Himantoglossum hircinum - Lizard Orchid



Scientific Name: Himantoglossum hircinum. From the Greek himas (= 'thong') and glossa (= 'tongue'), a reference to the long narrow straplike labellum (bottom petal), and the Latin hircinus (= 'billy goat like'), a reference to the smell emitted by most specimens of this plant.

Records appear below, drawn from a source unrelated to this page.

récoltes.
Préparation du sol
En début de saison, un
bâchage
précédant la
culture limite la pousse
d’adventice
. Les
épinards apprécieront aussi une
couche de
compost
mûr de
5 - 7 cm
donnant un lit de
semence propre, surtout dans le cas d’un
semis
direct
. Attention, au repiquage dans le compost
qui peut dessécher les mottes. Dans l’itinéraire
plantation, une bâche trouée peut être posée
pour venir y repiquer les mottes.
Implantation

English Name: Lizard Orchid. Unusually, the English name reflects neither the French or the scientific name. Presumably the shape of the flowers are thought to look like lizards, with the long streamer of the labellum representing the lizard's tail and the lateral (side) lobes the lizard's hind legs.

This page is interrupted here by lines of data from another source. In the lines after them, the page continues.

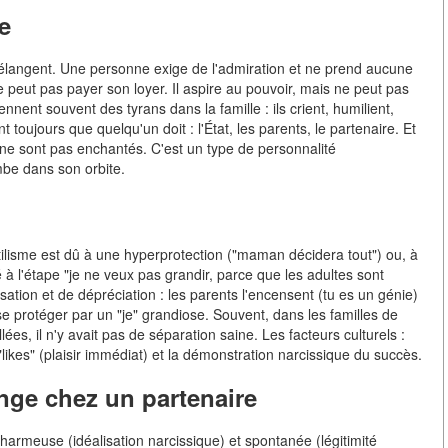
e
 mélangent. Une personne exige de l'admiration et ne prend aucune
ne peut pas payer son loyer. Il aspire au pouvoir, mais ne peut pas
ent souvent des tyrans dans la famille : ils crient, humilient,
nt toujours que quelqu'un doit : l'État, les parents, le partenaire. Et
 ne sont pas enchantés. C'est un type de personnalité
mbe dans son orbite.
lisme est dû à une hyperprotection ("maman décidera tout") ou, à
é à l'étape "je ne veux pas grandir, parce que les adultes sont
sation et de dépréciation : les parents l'encensent (tu es un génie)
se protéger par un "je" grandiose. Souvent, dans les familles de
illées, il n'y avait pas de séparation saine. Les facteurs culturels :
 "likes" (plaisir immédiat) et la démonstration narcissique du succès.
nge chez un partenaire
harmeuse (idéalisation narcissique) et spontanée (légitimité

French Name: Orchis bouc (= 'billy goat orchid'). Also Satyre fétide (= 'foul smelling half-man half-goat'); Bouquin (= 'old billy goat'); Orchis à odeur de bouc (= 'orchid with the smell of billy goats'); Cornes de bouc (= 'billy goat horns').

5 Key Characters:
  • The very long (30-60mm) central lobe of the labellum is coiled inside the flower bud and unrolls and twists downwards like a streamer when the flower opens.
  • France's tallest orchid, from at least 20 cm up to 120 cm high – usually about 40 cm.
  • Very robust.
  • Large dull grey green leaves.
  • Large flowers, often with an unpleasant smell.
Lookalikes: None.

Habitat: Full sun, always on dry calcareous soil. Found in grassy areas, scrub, the edges of open woodland, roadside banks, the fringes of towns and villages, lawns, brownfield sites.

Flowering Period: May-June-July. The leaves appear in October and are already starting to wither when flowering starts. Its strong musky smell and plentiful nectar attract many insects.

Status: Common (indeed the second most common species in the Touraine). Can be seen within 5km of Preuilly-sur-Claise. Often abundant and visible for a large part of the year, at least in the form of large rosettes of leaves which appear in the autumn. The species seems to be getting more common and widely distributed and has even been recorded in central Tours. Common in the Brenne and occurs in the Sologne.

Photographed by Loire Valley Nature:
Pictures numbered from left to right, top to bottom. 1 Demonstrating how high some Lizard Orchids can grow - these are nearly waist high. 2 Flower spike in bud. 3-4 Close ups of flowers. 5-6 Leaf rosettes, March. 7 leaf rosette neatly strimmed around on a street side bank in Descartes, April. 8-9 leaf rosettes in Thyme Thymus sp ground cover, nature strip next to the Médiatheque in Preuilly-sur-Claise, April.



































A leaf rosette, showing the large leaves. Lizard Orchid rosettes are easy to identify, as they have by far the largest leaves of any of the local native orchids.

In full flower, showing the rather tinselly effect of the streamer like labellums.
A Lizard Orchid leaf rosette in our orchard in October.